Westfield looks like an ordinary school on the outside. Only the satellite dish on the roof and the bluish glow from the windows serve as signs that it is in the vanguard of an electronic revolution charging through American education: television in the classroom.

Westfield students scrutinise French and German news programmes to practise language skills. History classes looked on as the VE Day anniversary was observed, and instantaneously posed questions to the veterans and government officials taking part. Civics teachers show their students C-Span’s coverage of congressional committee hearings and debates.

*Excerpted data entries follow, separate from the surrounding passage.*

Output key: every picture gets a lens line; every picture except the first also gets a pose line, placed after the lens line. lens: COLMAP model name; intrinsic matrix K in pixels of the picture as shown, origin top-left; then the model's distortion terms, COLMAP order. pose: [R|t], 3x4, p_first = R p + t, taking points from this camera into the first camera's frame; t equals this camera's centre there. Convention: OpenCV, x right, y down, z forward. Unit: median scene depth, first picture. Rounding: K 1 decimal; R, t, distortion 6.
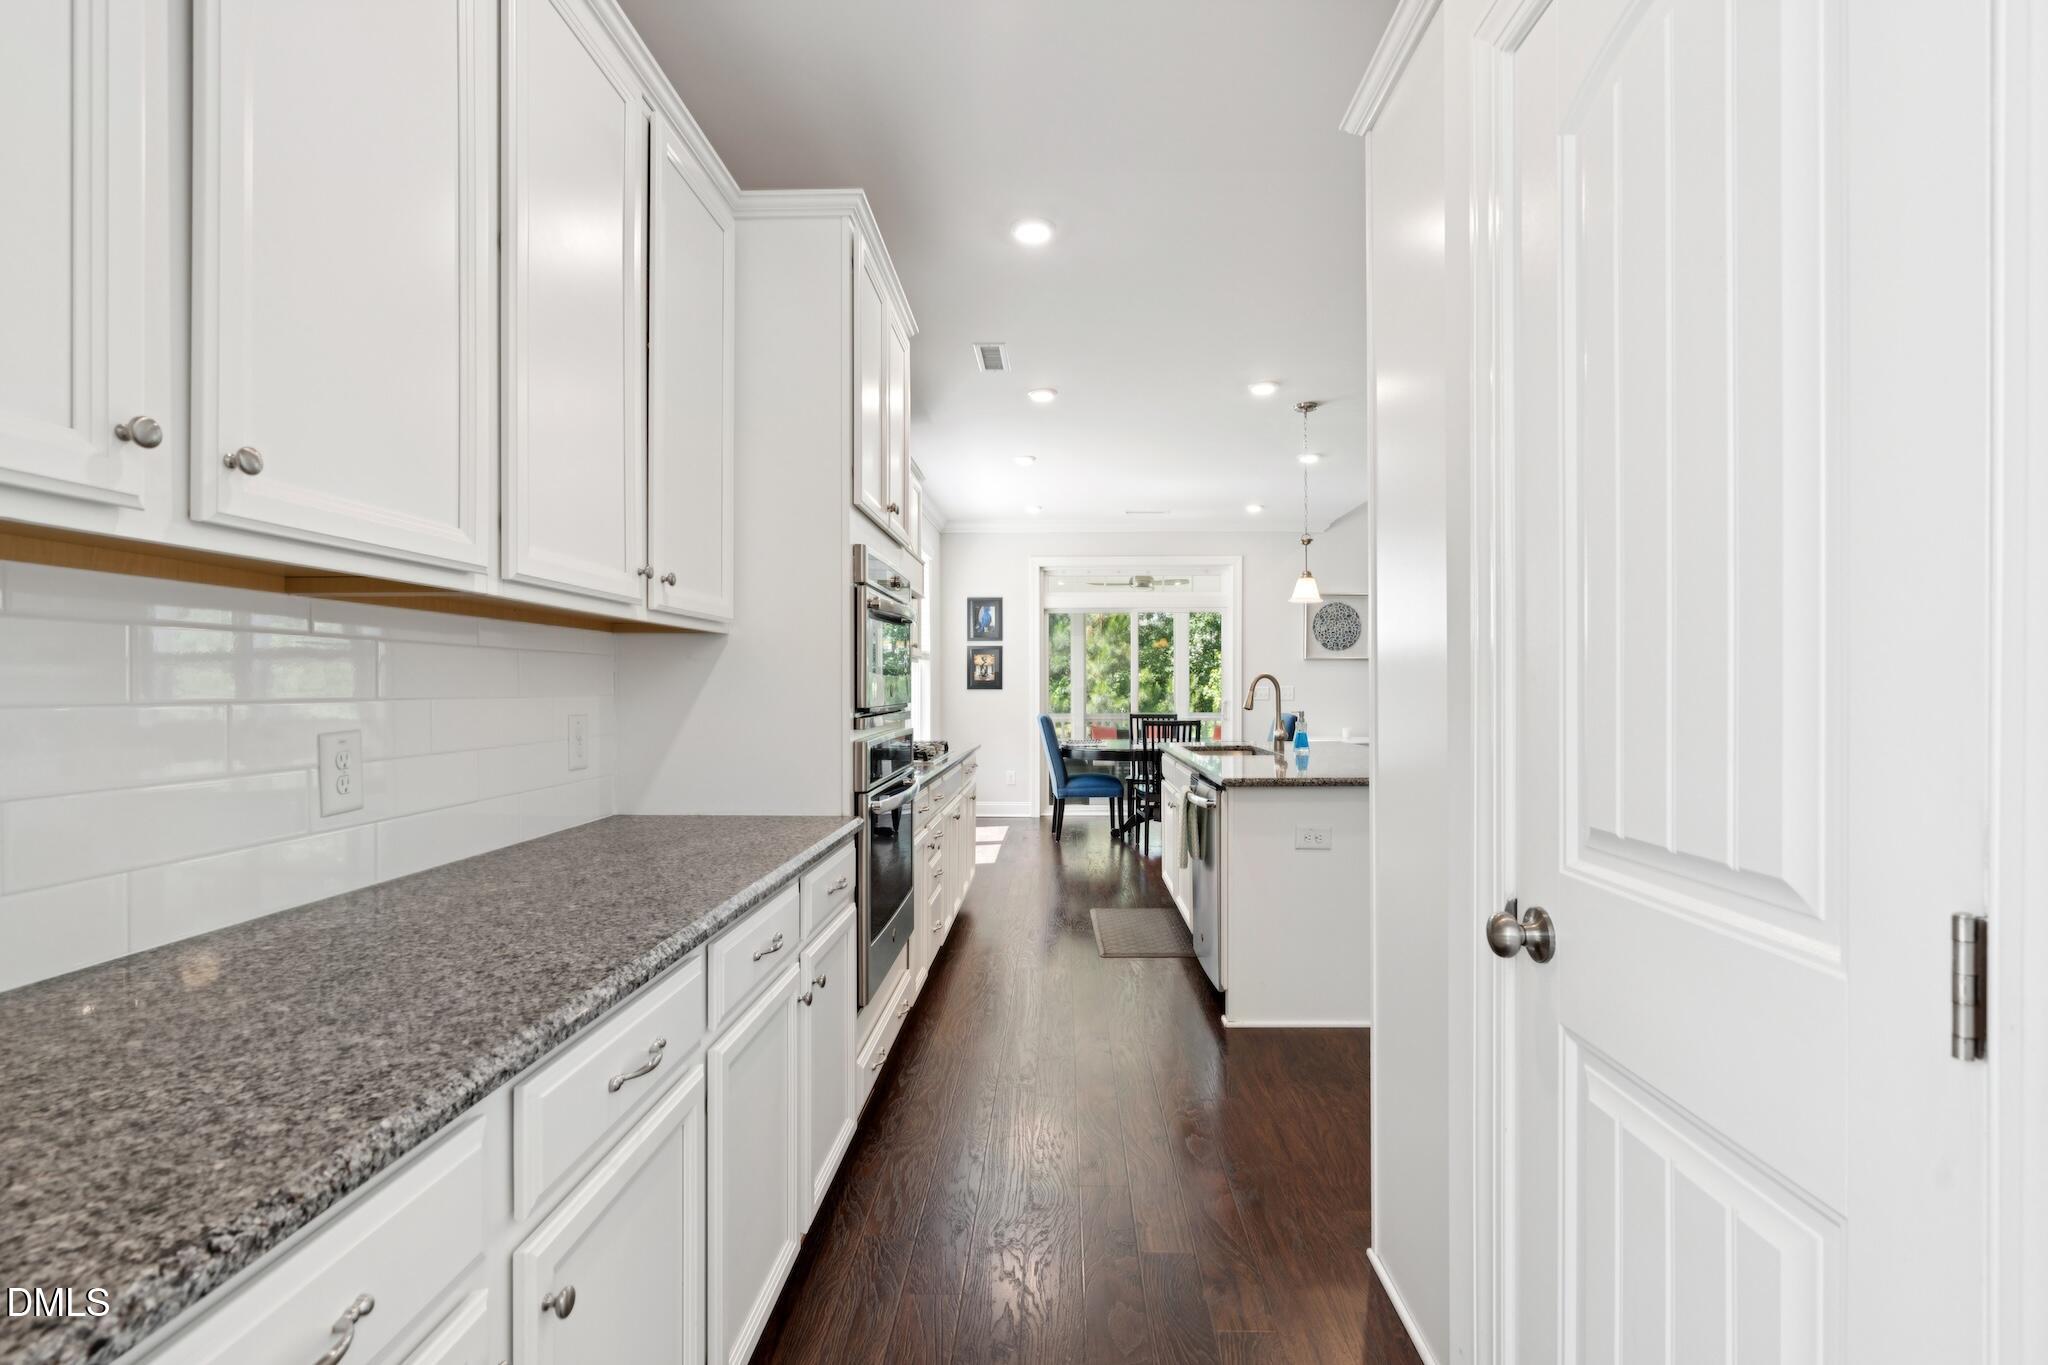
lens RADIAL K [[926.1, 0, 1027.1], [0, 926.1, 682.7], [0, 0, 1]] dist [-0.005771, 0.002870]
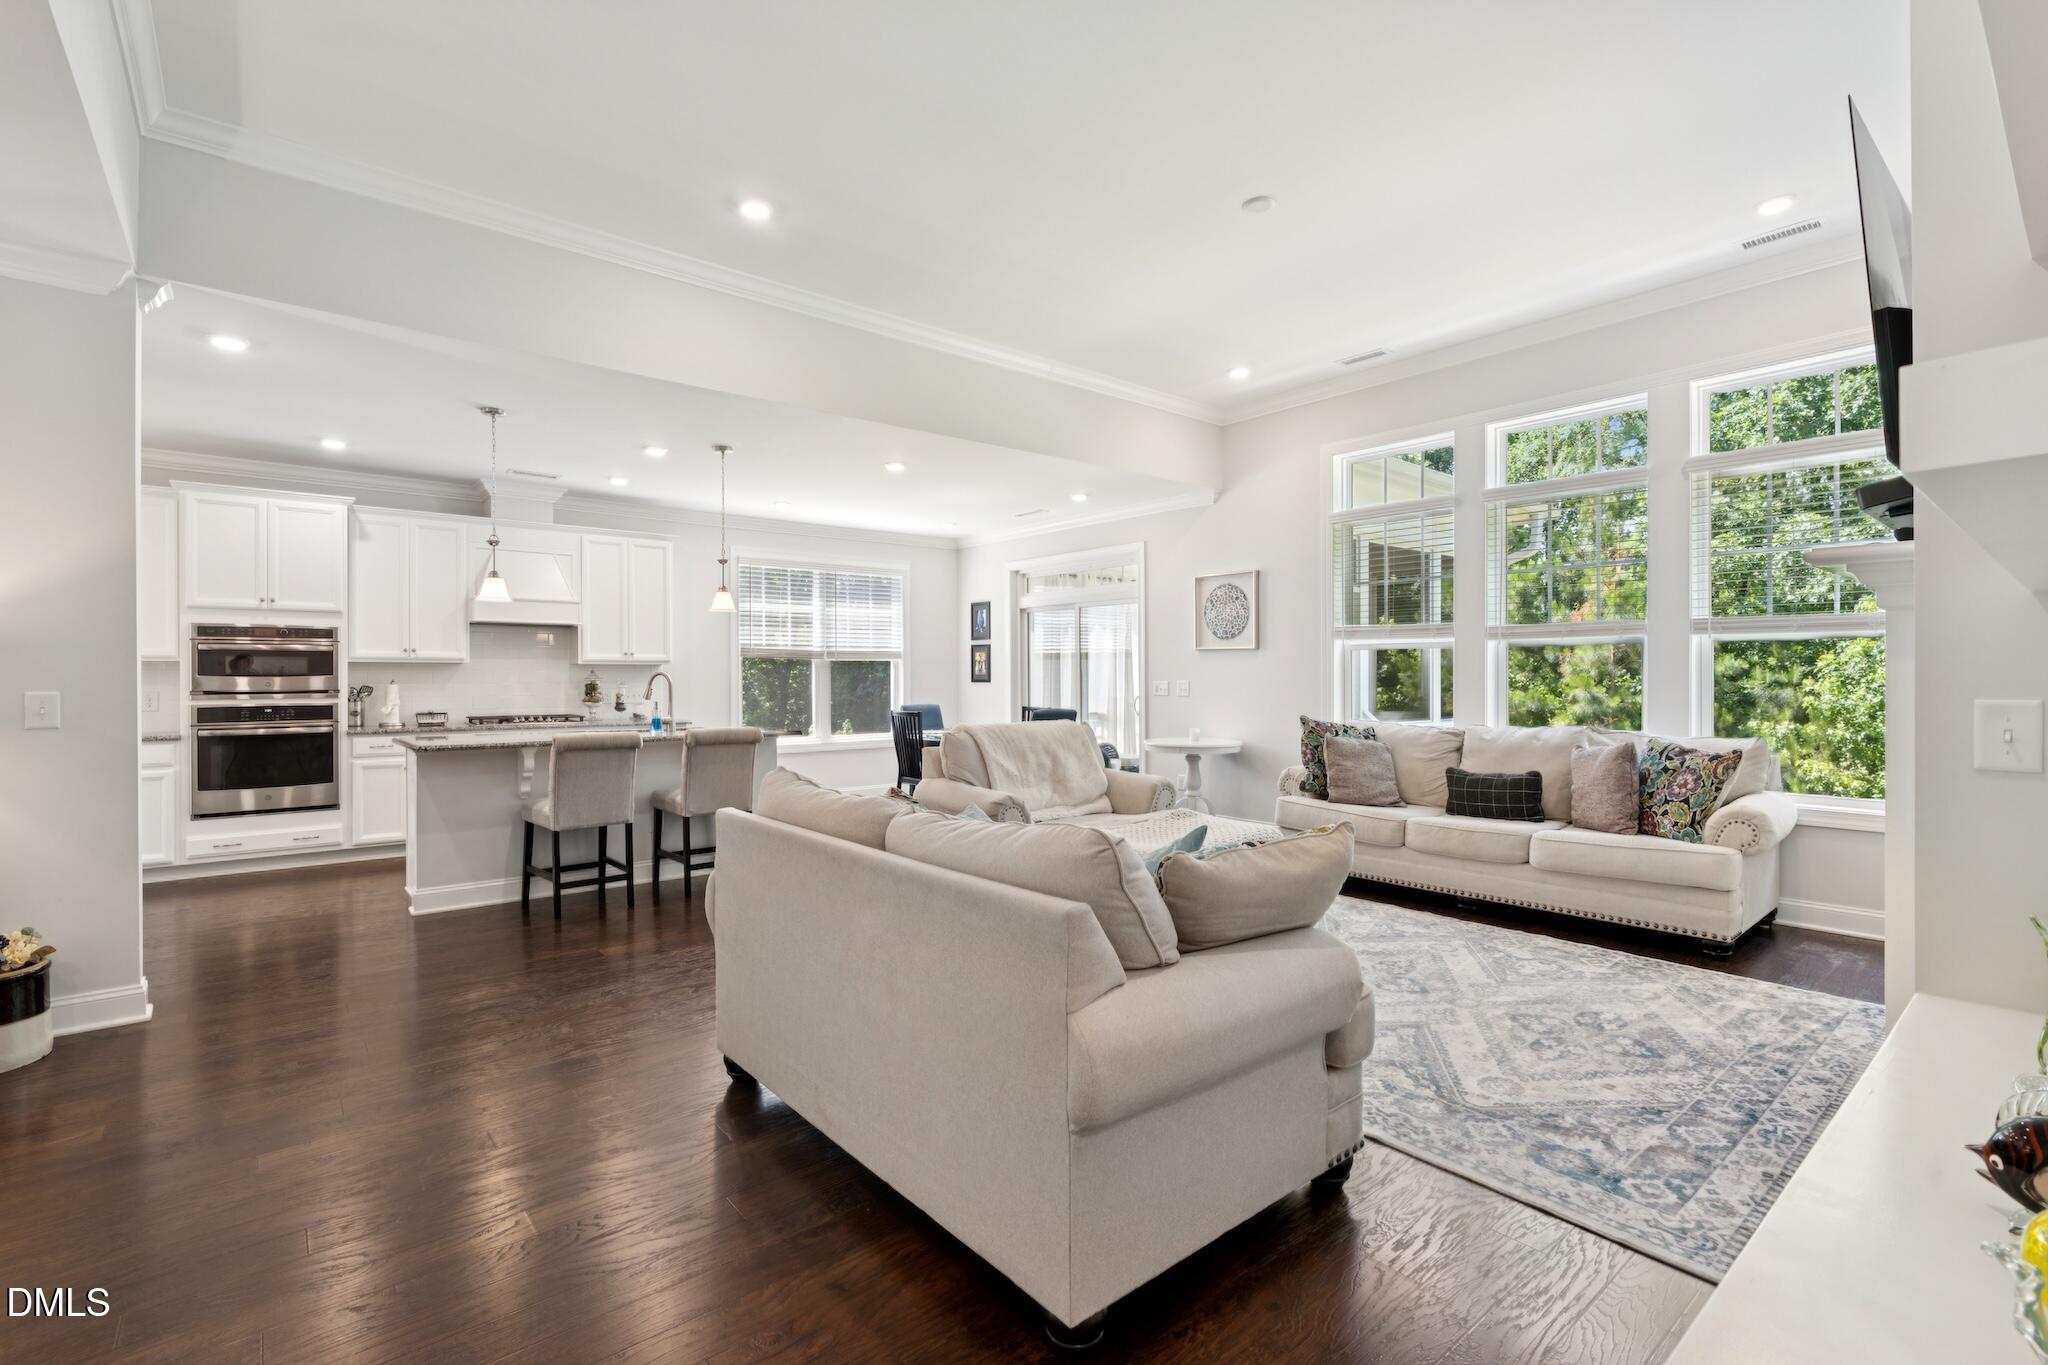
lens RADIAL K [[926.1, 0, 1023.5], [0, 926.1, 680.8], [0, 0, 1]] dist [-0.005771, 0.002870]
pose [[0.669307, 0.002425, -0.742982, 1.088282], [0.003270, 0.999975, 0.006210, -0.002822], [0.742979, -0.006586, 0.669283, 0.357462]]
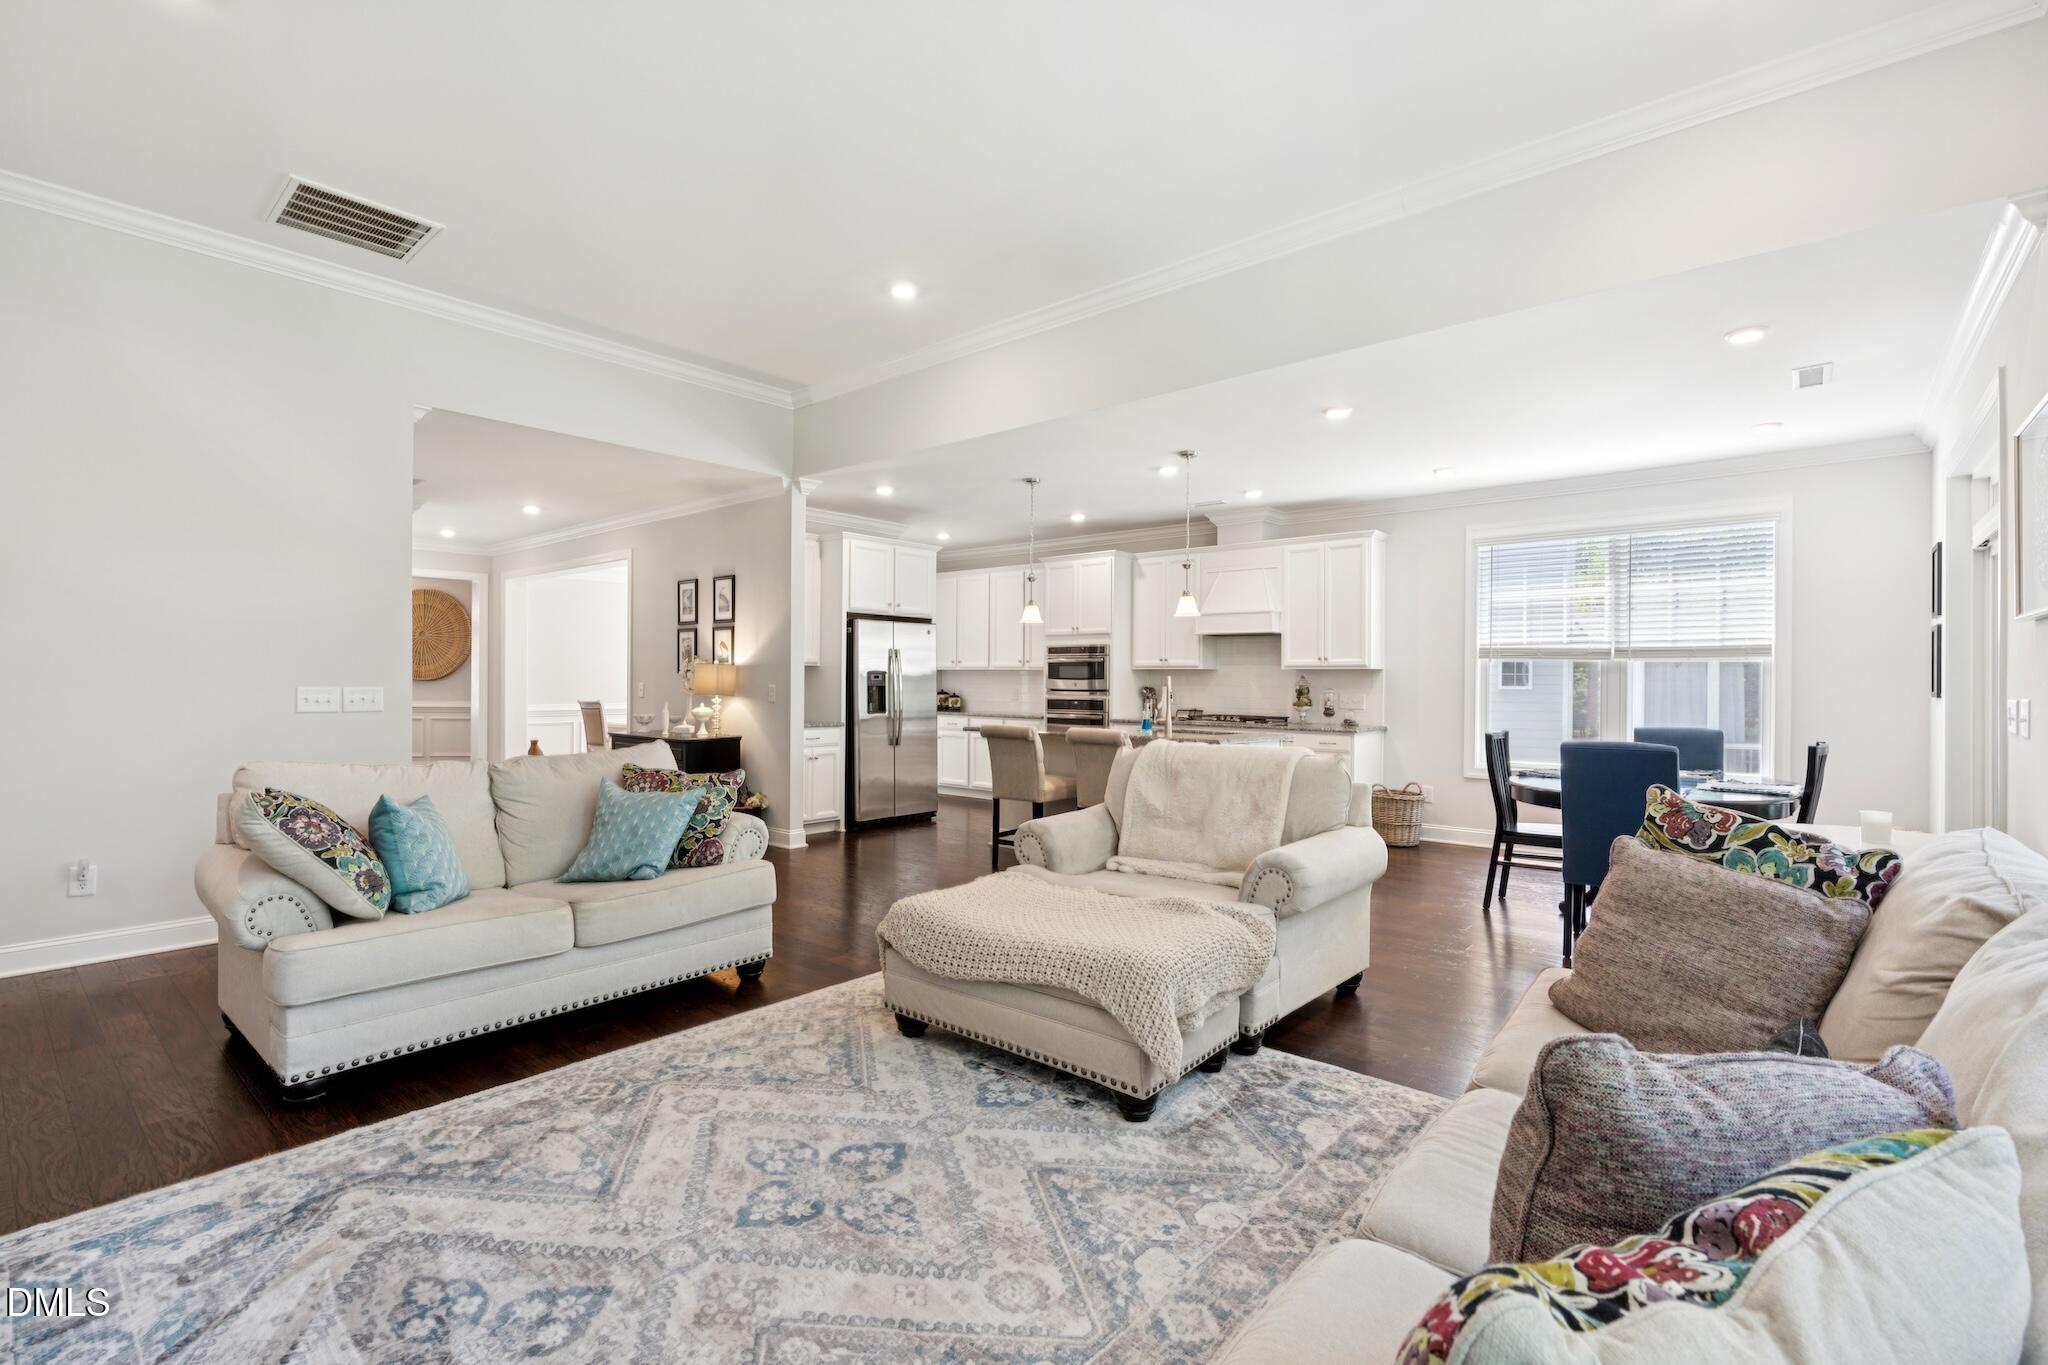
lens RADIAL K [[926.1, 0, 1013.2], [0, 926.1, 683.7], [0, 0, 1]] dist [-0.005771, 0.002870]
pose [[-0.625226, -0.000933, -0.780443, 1.031119], [-0.005013, 0.999983, 0.002820, -0.001483], [0.780427, 0.005676, -0.625221, 1.176332]]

Legislators, senators and congressmen take questions over closed-circuit hookups.

This school is only one of more than 70,000 now wired for cable television, up from barely 6,000 five years ago. Channel One, a five-year-old independent satellite network aimed specifically at schools now serves more than 12, 000. And Cable Northwest, an affiliate of the American cable television company Cox Communications, has begun connecting schools in north-west England to its cable service.

Some supporters of using television in the classroom say that it’s the only way to reach a generation raised on visual images and instantaneous communication.

“The generation we have in schools now simply doesn’t respond to overhead projectors,” said Megan Hookey, associate director of Cable in the Classroom, a cable television industry association. “Teachers need to find compelling alternatives, whether that means bringing in a spider in a glass jar or providing television programming in the classroom.”

But the escalating interconnection of TV and education is creating some unease. Channel One has given 350,000 TV sets to schools which have signed three-year agreements to show its 12-minute broadcast in class - including two minutes of commercials, selling everything from trainers to candy bars.

Channel One delivers a captive audience of eight million teenagers - twice the number who watch the top teen-orientated prime-time shows - an $81 billion-a-year (Pounds 60bn) market. Advertisers pay $160,000 a minute, twice the network rate.

The National Education Association is Channel One’s most outspoken adversary. “We object to telling students what kinds of jeans to buy when they’re sitting in a classroom,” said Charles Erickson, spokesman for the teachers’ union. “You shouldn’t have to cut a deal with anybody to provide your students with resources material.” Many teachers seem to disagree. Channel One says its renewal rate is 99.6 per cent, and 200 schools are on a waiting list.

“If the kids are getting hooked on the type of cable programming we’re showing them, then that’s a plus,” said Richard Shepherdson, a Westfield High School civics teacher who uses television in three of his courses. “We’re not showing The Simpsons.”

Jim Pelletier, 17, admitted that watching television in class has changed his after-school viewing: he has practically given up MTV for C-Span’s live government coverage. “It’s kind of scary,” he said. “I’ve started recognising senators.”